Легко составить реестр доводов, при помощи которых каждый объяснял сделанный им выбор. Но большей частью эти доводы разума задним числом подгонялись для обоснования уже принятого сердцем трудного и мучительного решения. Одни говорили: Гитлер меньшее зло, чем Сталин. Против Сталина хоть с чёртом. Сначала нужно освободить Россию от большевистского ига, а с Гитлером потом «легко» будет справиться. Но были и такие, кому Гитлер был просто по душе. Они оправдывали свою к нему любовь тем, что он против коммунизма, но продолжали любить его и после того, как он заключил пакт со Сталиным. Они чувствовали родственность идей национал-социализма их собственным идеям. Какие бы ни заключались пакты, они «знали», что гитлеровская Германия защищает «добро» — священное национальное начало — против погубивших Россию и правящих Англией и Францией темных сил интернационального иудео-масонства.
Другие говорили: Гитлер хочет разрушить историческое русское государство, на востоке ему нужна земля, а не население. Поэтому, несмотря на большевиков, нужно Россию защищать. Большевистская власть пройдет, а Россия останется, нельзя допустить, чтобы она погибла. В победоносной войне произойдет преображение: армия, вернувшись домой, заставит власть пойти на реформы. Участники же собраний у Фондаминского принадлежали к тем русским эмигрантам, которые выбирали лагерь демократий, так как были демократами по убеждению. В грозный и трагический час начала войны они почувствовали инстинктом, совестью, всем существом, что, если даже разговоры об английском империализме и о влиянии лондонского Сити правда, мир демократий, несмотря на все его недостатки, все-таки по сравнению с миром тоталитарным — человеческий мир, который во что бы то ни стало надо отстоять.
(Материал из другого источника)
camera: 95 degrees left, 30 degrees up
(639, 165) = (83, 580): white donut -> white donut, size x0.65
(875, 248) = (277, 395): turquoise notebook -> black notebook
«По мере того, как надвигается война, русские эмигранты занимают свои места — многие и в чисто военном смысле — по разным линиям фронта. Всякое единство эмиграции при этих условиях перестает существовать. Между русскими гитлеровцами и нами такая же пропасть, как между нами и коммунистами».
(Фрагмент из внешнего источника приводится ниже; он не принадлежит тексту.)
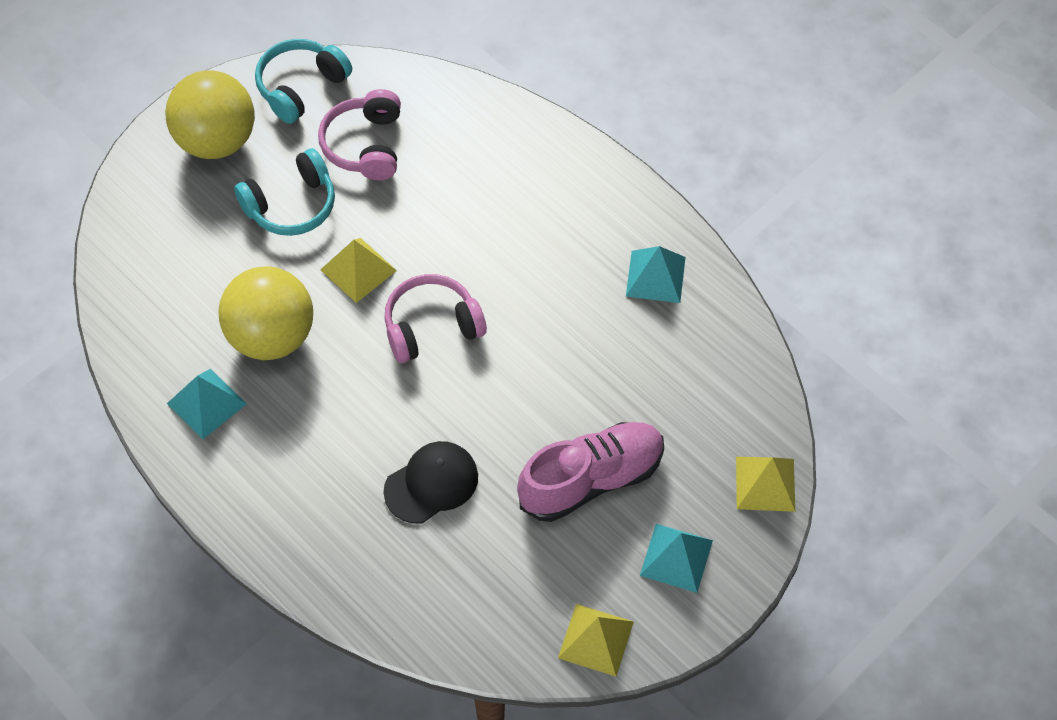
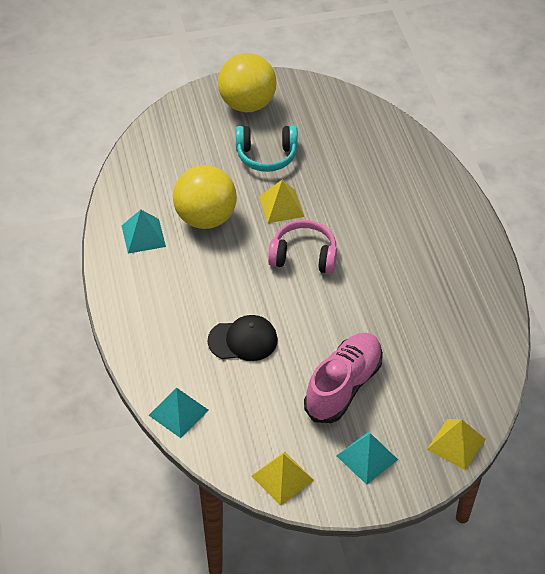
camera: 30 degrees right, 10 degrees down
(301, 87) = (316, 97): turquoise headphones -> none
(365, 145) = (332, 143): pink headphones -> none
(591, 480) = (343, 386): pink shoe -> pink shoe turned 60 degrees counterclockwise
(655, 276) = (465, 292): turquoise pyramid -> turquoise pyramid (178, 412)

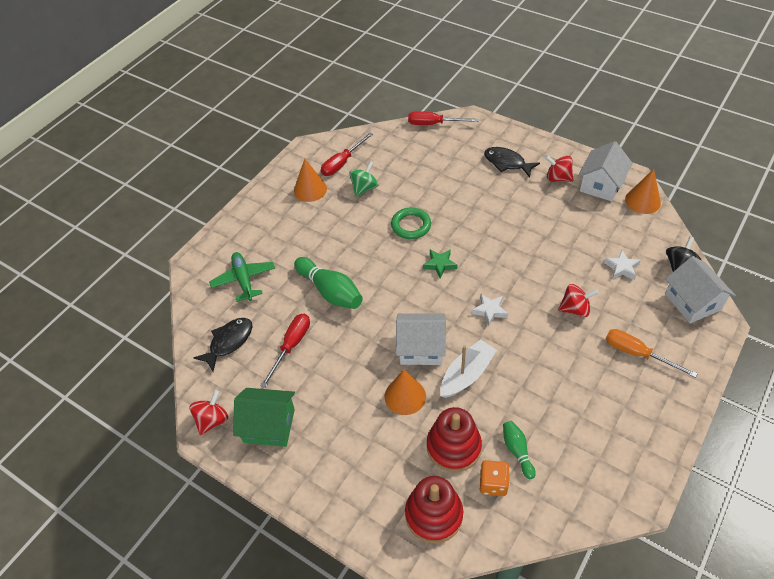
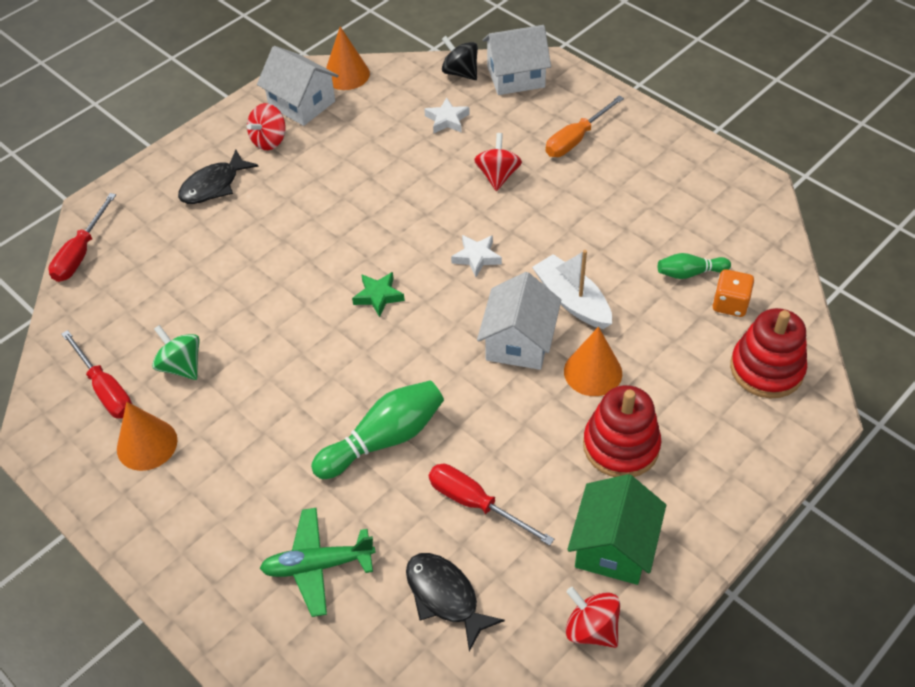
camera: 80 degrees left, 0 degrees up
(411, 225) = (289, 318): green ring -> none
(453, 447) = (676, 333): red stacking toy -> red stacking toy (621, 446)

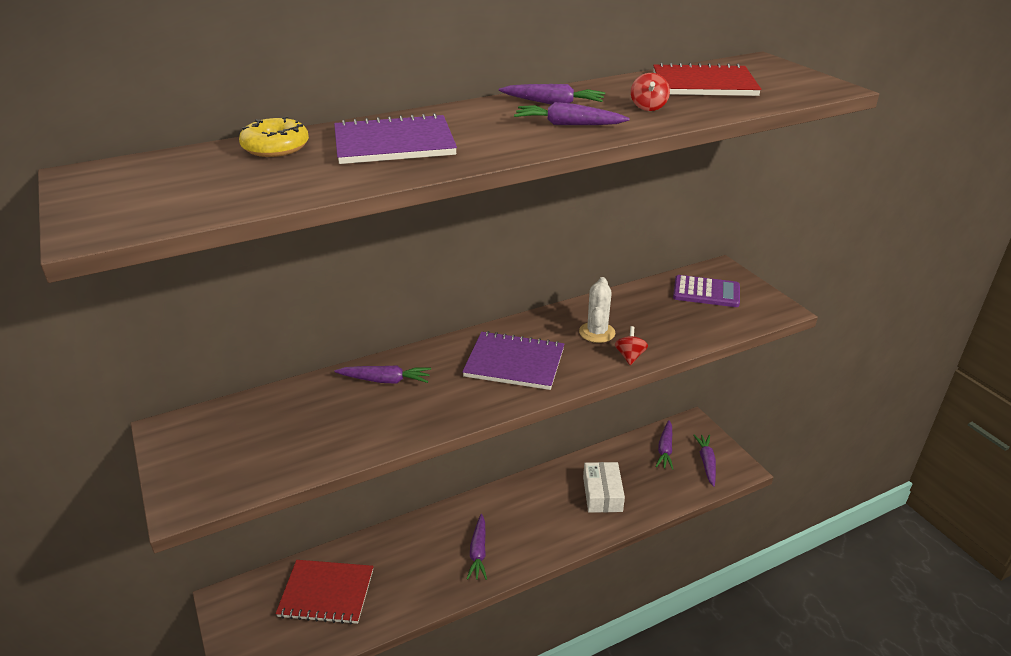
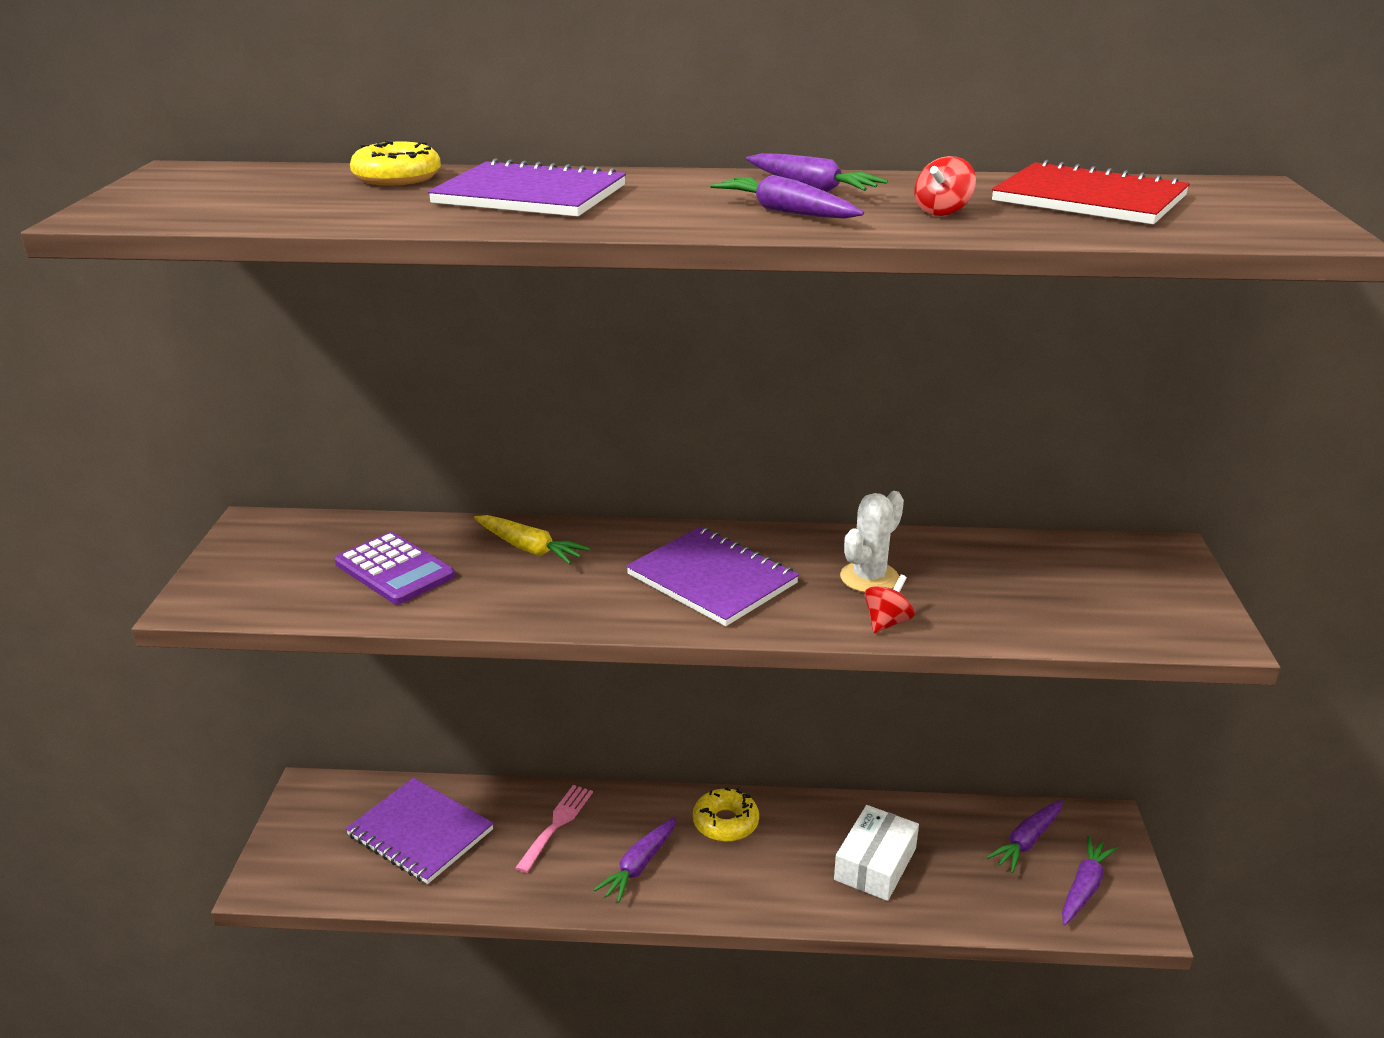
camera: 30 degrees right, 5 degrees down
(326, 593) = (420, 833): red notebook -> purple notebook
(385, 380) = (529, 548): purple carrot -> yellow carrot
(410, 549) = (556, 824): none -> pink fork
(508, 505) = (725, 823): none -> yellow donut
(706, 292) = (1105, 575): purple calculator -> purple calculator (394, 570)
Эти слова из редакционной статьи «Нового Града» (№ 14) выражали чувство не только новоградцев, но и всех эмигрантских сыновей, которых Фондаминский старался объединить вокруг «Нового Града».
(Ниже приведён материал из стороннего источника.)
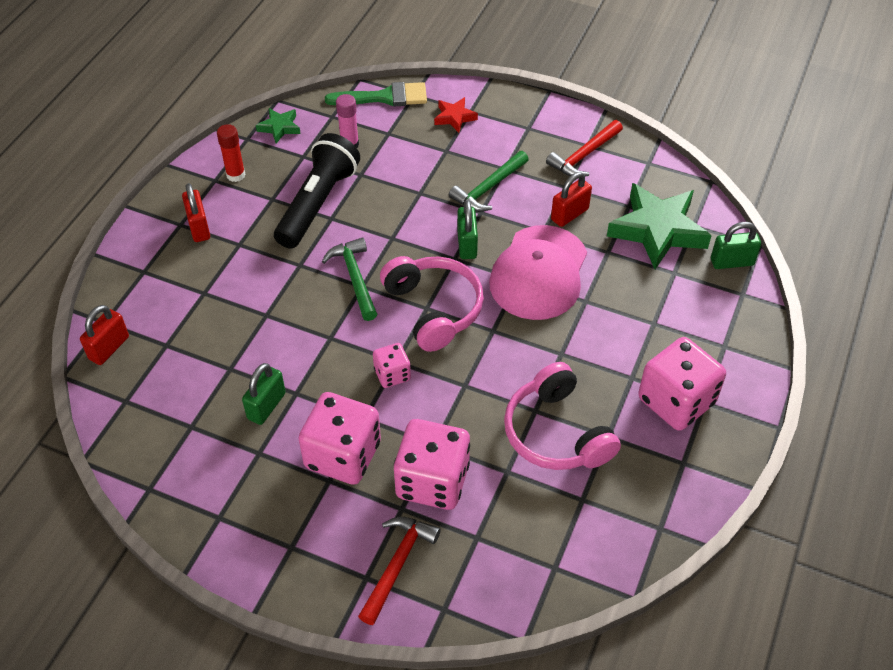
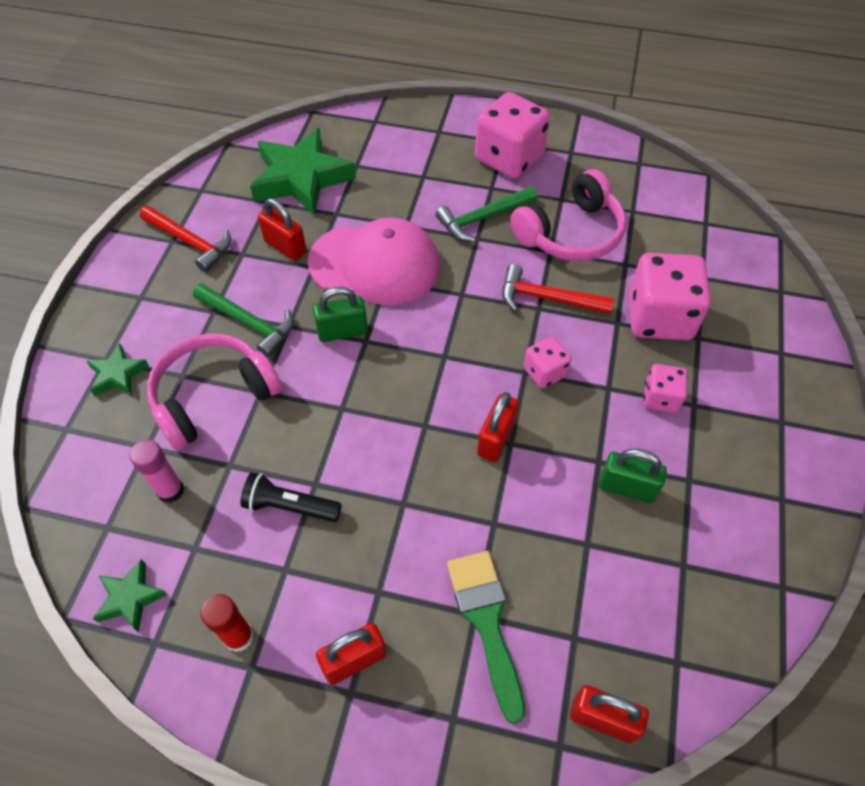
camera: 100 degrees left, 5 degrees up
(318, 203) = (290, 506): black flashlight -> black flashlight, size x0.55
(336, 328) = (496, 439): none -> red padlock
(343, 455) = (660, 398): pink dice -> pink dice, size x0.52
(354, 278) = (414, 435): green hammer -> green hammer (483, 218)
(384, 97) = (69, 465): green brush -> green brush (486, 621)
(397, 564) = (757, 331): red hammer -> red hammer (547, 298)
(434, 309) = (444, 348): pink headphones -> pink headphones (213, 396)
(454, 117) = (118, 374): red star -> green star
(732, 262) = (336, 128): green padlock -> none

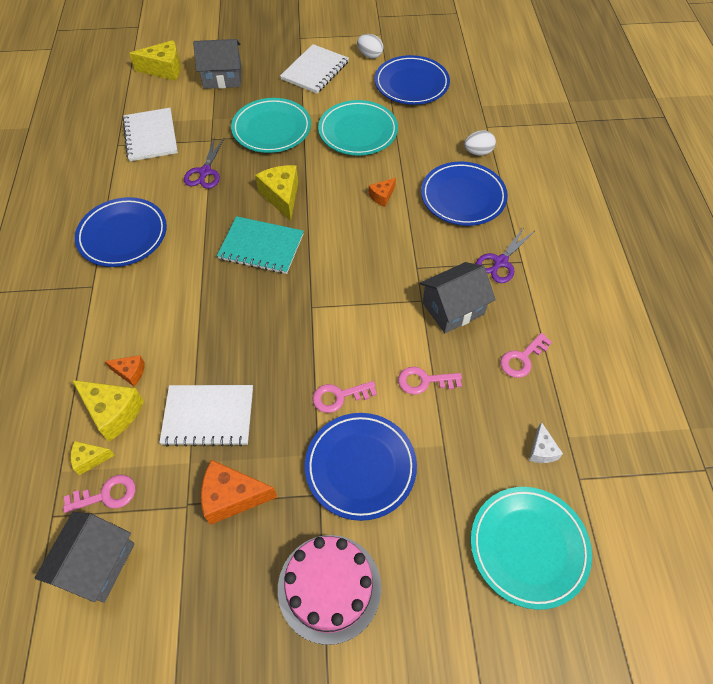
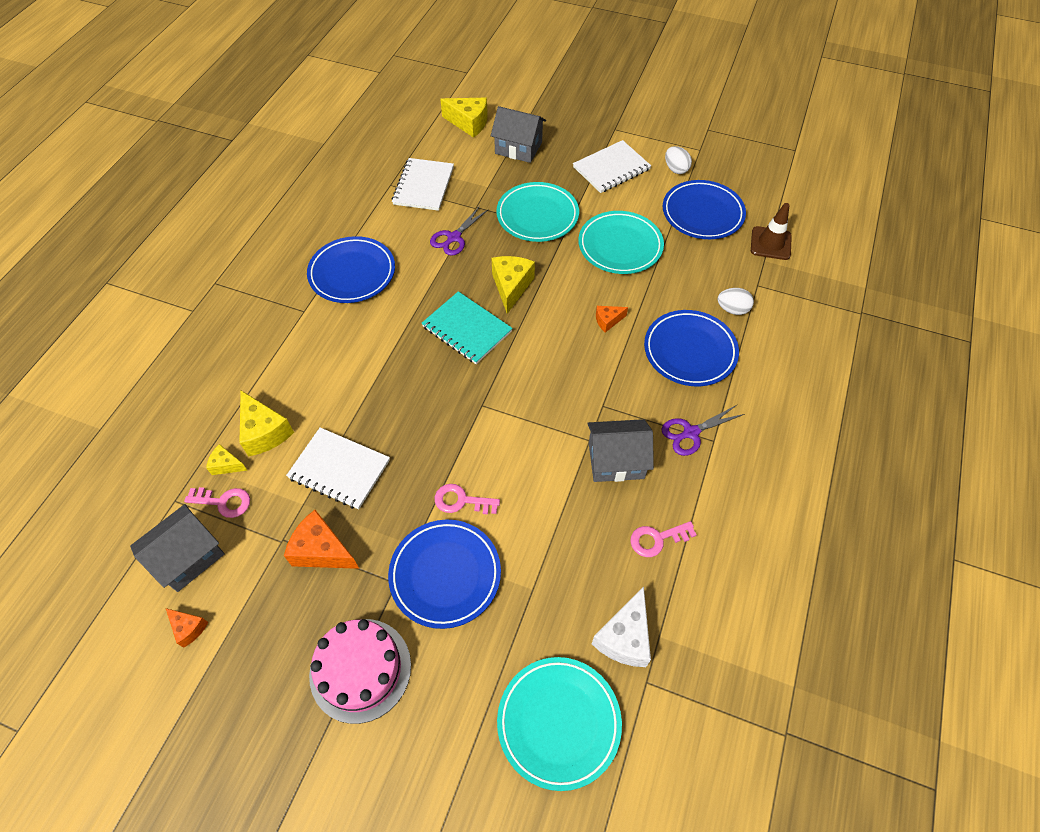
camera: 25 degrees right, 0 degrees up
(130, 372) = (295, 402): orange cheese -> orange cheese (189, 628)
(424, 381) = (548, 520): pink key -> none
(478, 91) = (770, 243): none -> brown traffic cone
(541, 450) = (624, 637): white cheese -> white cheese, size x1.80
Последние собрания «Круга» перед войной и в начале войны проходили с настоящим подъёмом.
Патриотическое возбуждение — обычное явление в первые дни войны, но ведь Франция все-таки не была родиной, даже для тех из эмигрантов, кто понимал её единственность и её значение для всего человеческого дела на земле. Да и в самом французском обществе в начале Второй мировой войны не было и тени воодушевления 14-го года. Теперь все знали, что война, даже победная, не несет ничего, кроме разорения, страданий и смерти, и на фронт уходили не с песнями и цветами, а со слезами и проклятьями. Откуда же тогда это оживление в «Круге», какая-то почти радостная готовность идти с французами «умирать за Данциг», за который сами французы вовсе не хотели умирать?
Мне кажется, тут возможно только одно объяснение. Приглашение участвовать в войне против Гитлера открывало перед эмигрантскими сыновьями после долгих лет беженской отверженности, одиночества и скуки возможность принять участие в жизни окружающего общества, в жизни человечества. Они были нужны, их звали на помощь, звали спасать всё, что придает жизни значение: свободу, идеал равенства и братства, всё священное наследие христианской и гуманистической культуры. В первый раз в жизни они могли доказать на деле, что, несмотря на всю свою многолетнюю оторванность от России, они были русскими интеллигентами, воспитанными в противном здравому смыслу убеждении, что цель жизни не в счастьи и успехе, а в отдаче себя делу борьбы за правду.
Русская идея, умиравшая в билибинском кокошнике на днях русской культуры и в разных переводных с немецкого романтических национально-почвенных идеологиях, еще была жива на этих собраниях у Фондаминского и волновала сердца монпарнасских «огарочников» таинственным призывом, побеждающим инстинкт самосохранения.